The economy is sputtering and the politicians in the nation's capital are squabbling amongst themselves. Sound familiar? Much like today, this was the situation in 1841 and 1842. The financial Panic of 1837 unleashed a severe depression. The people determined that the ruling Democrats were at fault and voted in the Whigs in 1840. William Henry Harrison was elected President and Senate Whig leader Henry Clay was prepared to enact legislation for economic recovery.
National Bank
But Harrison died after only one month in office and former Democrat, Vice President John Tyler assumed the office of President. Before he died, Harrison called for a special session of Congress to address the dire economic situation. Banks had suspended specie payments (gold and silver), western state government treasuries were empty and close to debt repudiation. Secretary of the Treasury Thomas Ewing reported that the already substantial federal deficit would grow to an additional $11 million.

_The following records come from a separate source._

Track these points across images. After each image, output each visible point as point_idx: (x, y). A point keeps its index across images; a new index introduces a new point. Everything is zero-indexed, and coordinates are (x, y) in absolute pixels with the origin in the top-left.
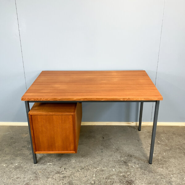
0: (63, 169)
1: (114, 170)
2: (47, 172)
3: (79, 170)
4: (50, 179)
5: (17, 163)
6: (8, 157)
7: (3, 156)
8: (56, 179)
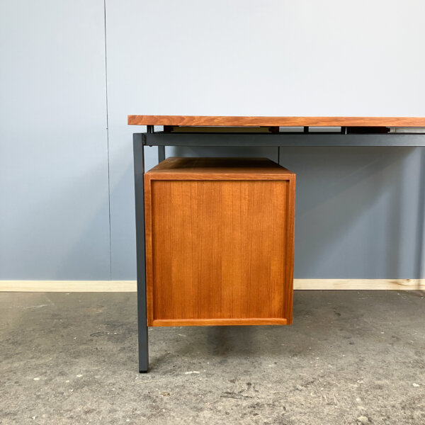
0: (245, 387)
1: (415, 385)
2: (189, 393)
3: (300, 387)
4: (207, 413)
5: (80, 373)
6: (49, 359)
7: (31, 356)
8: (227, 413)
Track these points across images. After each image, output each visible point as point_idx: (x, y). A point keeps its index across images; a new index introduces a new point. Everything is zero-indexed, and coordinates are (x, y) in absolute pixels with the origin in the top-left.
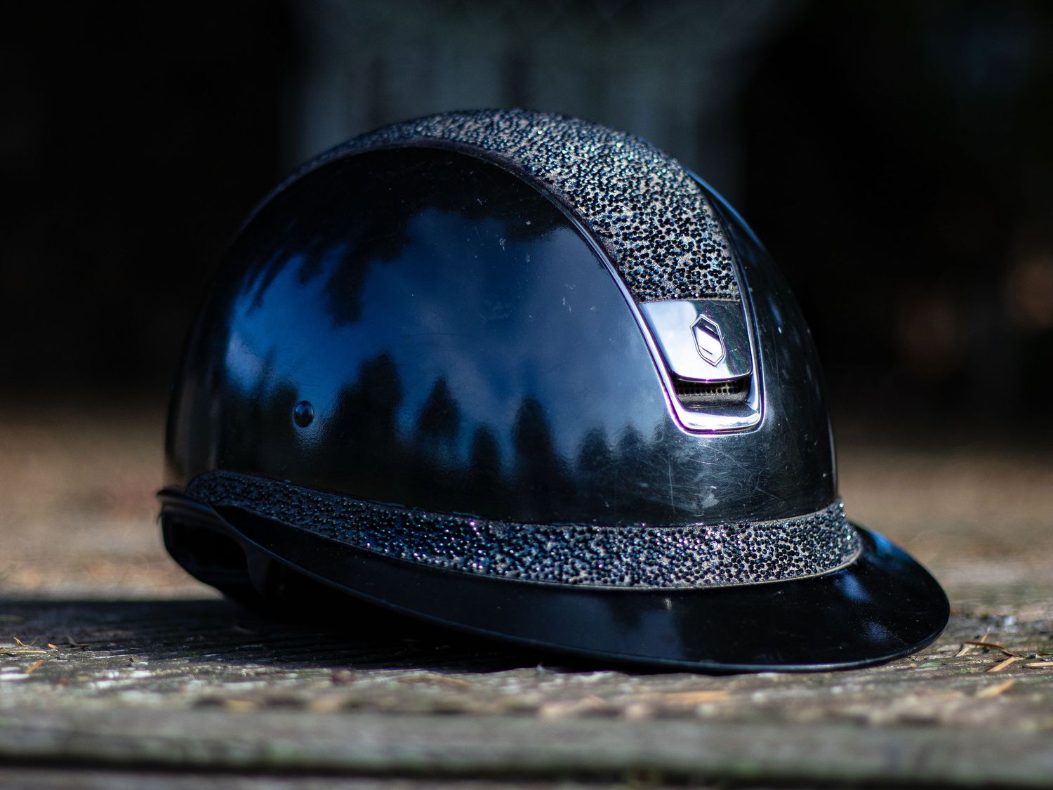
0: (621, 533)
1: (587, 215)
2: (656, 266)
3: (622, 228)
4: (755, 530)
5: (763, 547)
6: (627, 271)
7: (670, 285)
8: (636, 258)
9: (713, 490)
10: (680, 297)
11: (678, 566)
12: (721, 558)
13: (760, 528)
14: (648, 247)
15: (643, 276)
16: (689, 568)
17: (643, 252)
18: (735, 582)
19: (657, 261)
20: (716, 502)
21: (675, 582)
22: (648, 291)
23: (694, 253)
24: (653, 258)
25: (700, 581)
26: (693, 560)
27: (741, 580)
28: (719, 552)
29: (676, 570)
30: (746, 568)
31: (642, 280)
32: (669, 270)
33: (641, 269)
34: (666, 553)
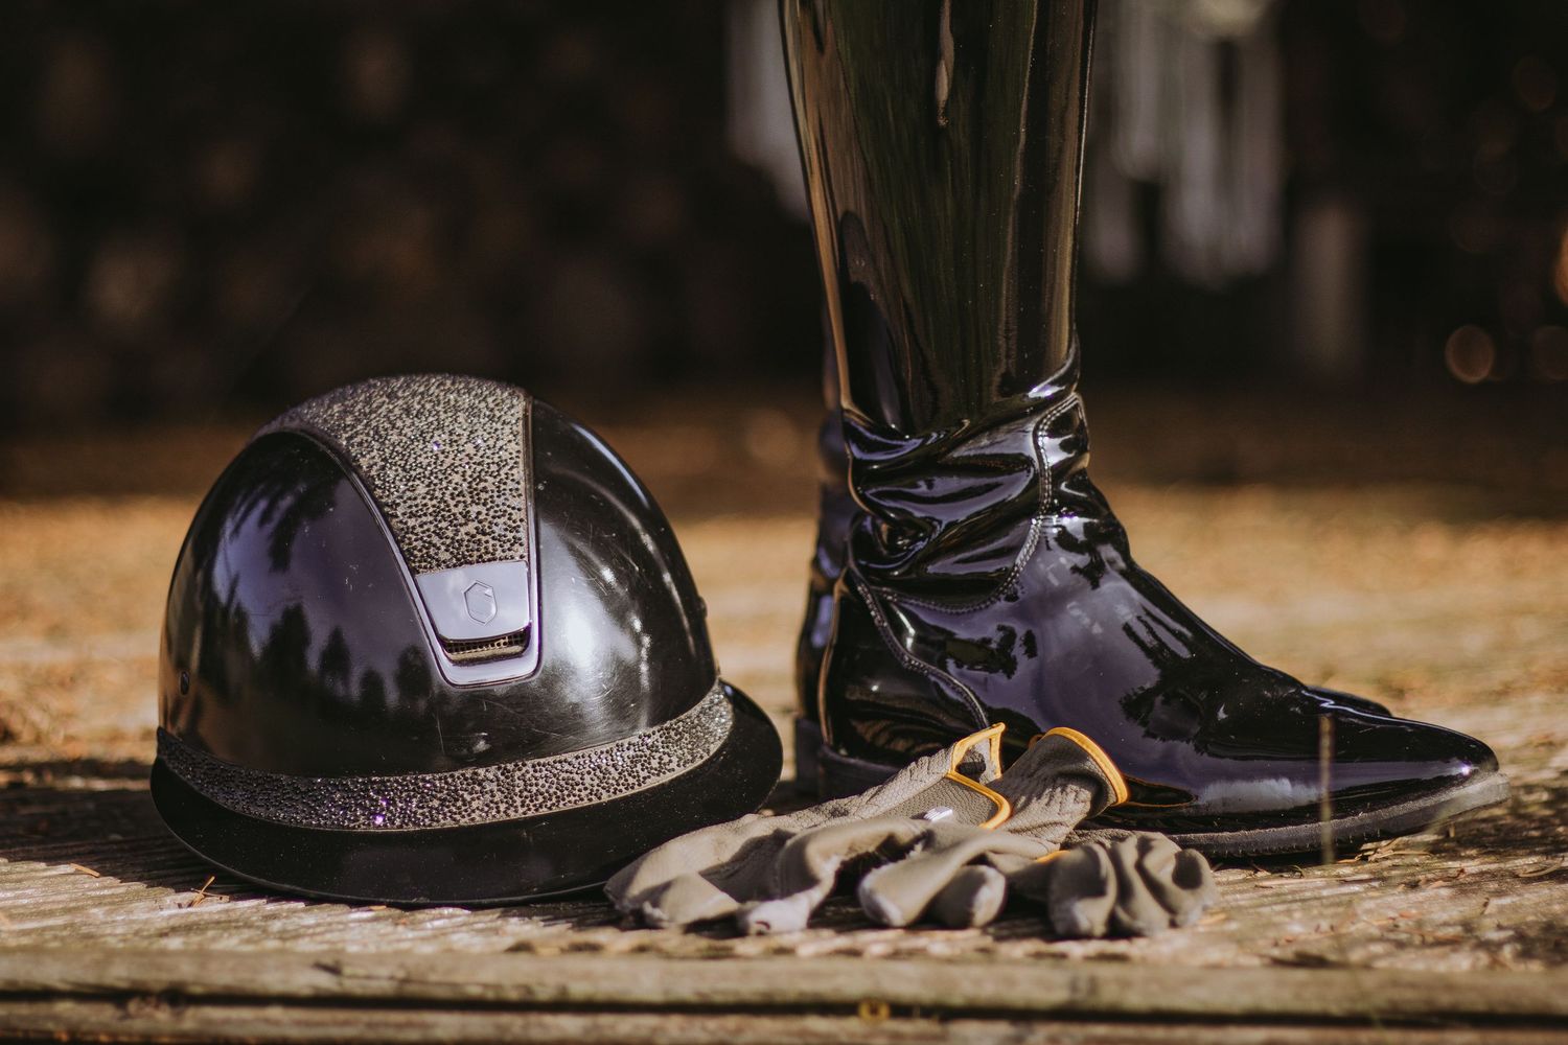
0: (396, 781)
1: (381, 497)
2: (435, 539)
3: (410, 507)
4: (534, 766)
5: (541, 782)
6: (406, 548)
7: (447, 556)
8: (417, 534)
9: (484, 737)
10: (455, 566)
11: (448, 807)
12: (493, 796)
13: (539, 764)
14: (431, 522)
15: (420, 551)
16: (459, 808)
17: (426, 527)
18: (502, 817)
19: (438, 534)
20: (488, 746)
21: (442, 821)
22: (423, 564)
23: (480, 522)
24: (434, 532)
25: (467, 819)
26: (464, 800)
27: (508, 815)
28: (492, 791)
29: (446, 810)
30: (518, 803)
31: (419, 554)
32: (448, 542)
33: (419, 544)
34: (439, 795)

"The eyes of the nation are bent upon us with an intensity which has never before been experienced," declared a New York Whig as the special session began. Clay believed the Whigs had the mandate and that Tyler would "dare not resist" the centerpiece of his economic plan- a national bank to bring order to a chaotic financial system. But Tyler had constitutional qualms and vetoed Clay's bank bill on August 16, 1841. Then a second, and more moderate, bank bill was passed and Tyler still vetoed it.
Although the special session produced the Bankruptcy Act that aided debtors, and the Preemptory Act, which distributed proceeds from federal land sales to states for infrastructural purposes, it did not get a bank bill into law. According to historian Daniel Walker Howe, Tyler was not interested in a bank bill. He wanted to wrest leadership of the Whig Party from Clay. In 1842, Tyler submitted his own bank bill, the Exchequer plan, which Clay-backed congressional Whigs, still seething from Tyler's vetoes, rejected. The Whig schism, which Democrats happily used to block Whig legislation, produced a dysfunctional government.
Anti-Slavery
Another issue compounded the futility in Washington. A small group of anti-slavery congressmen and allies were determined to make slavery the top priority in Congress. Despite the Gag Rule on slavery in the legislature, these congressmen planned to introduce petitions and resolutions from their constituents that did not openly favor abolition of slavery, but would give them an opportunity to make speeches and spark debate on slavery. The speeches would then be printed for a national audience.
In January 1842, Congressman John Quincy Adams introduced a petition from the citizens of Haverhill, MA requesting Congress to dissolve the Union because they could not tolerate the existence of slavery. Angry southern congressmen shouted treason and demanded the censure of Adams. The censure debate lasted two weeks, preventing the U.S. House to act on measures to relieve the skint treasury and the nation suffering from the depression.
National frustration was apparent. The Washington Madisonian complained that important bills were "slumbering on the Speaker's table." A New York correspondent worried that the name-calling, quarreling, fist-fights, duels, and the general neglect of public business was undermining public confidence in republican institutions. In the 1842-43 midterm elections, the Whigs lost their majority in the House and their Senate majority was trimmed. First-time Whig voters in 1840, now disillusioned, stayed away from the polls, according to historian Michael Holt.
South Carolina Democrat Francis Pickins summed up 1841 and 1842 best when he said he never knew such a greater state of confusion in public affairs: a federalist (Whig) congress, a Democratic minority strongly supported by the people, and an isolated President with no party backing. So we can be rest assured that today's dysfunctional or ineffectual government is nothing new.
Sources:
- Heidler, David S., and Jeanne T. Heidler, Henry Clay: The Essential American, New York: Random House, 2010.
- Howe, Daniel Walker, What Hath God Wrought: The Transformation of America, 1815-1848, Oxford U. Press, 2007.
- Monroe, Dan, The Republican Vision of John Tyler, Texas A&M Press, 2003.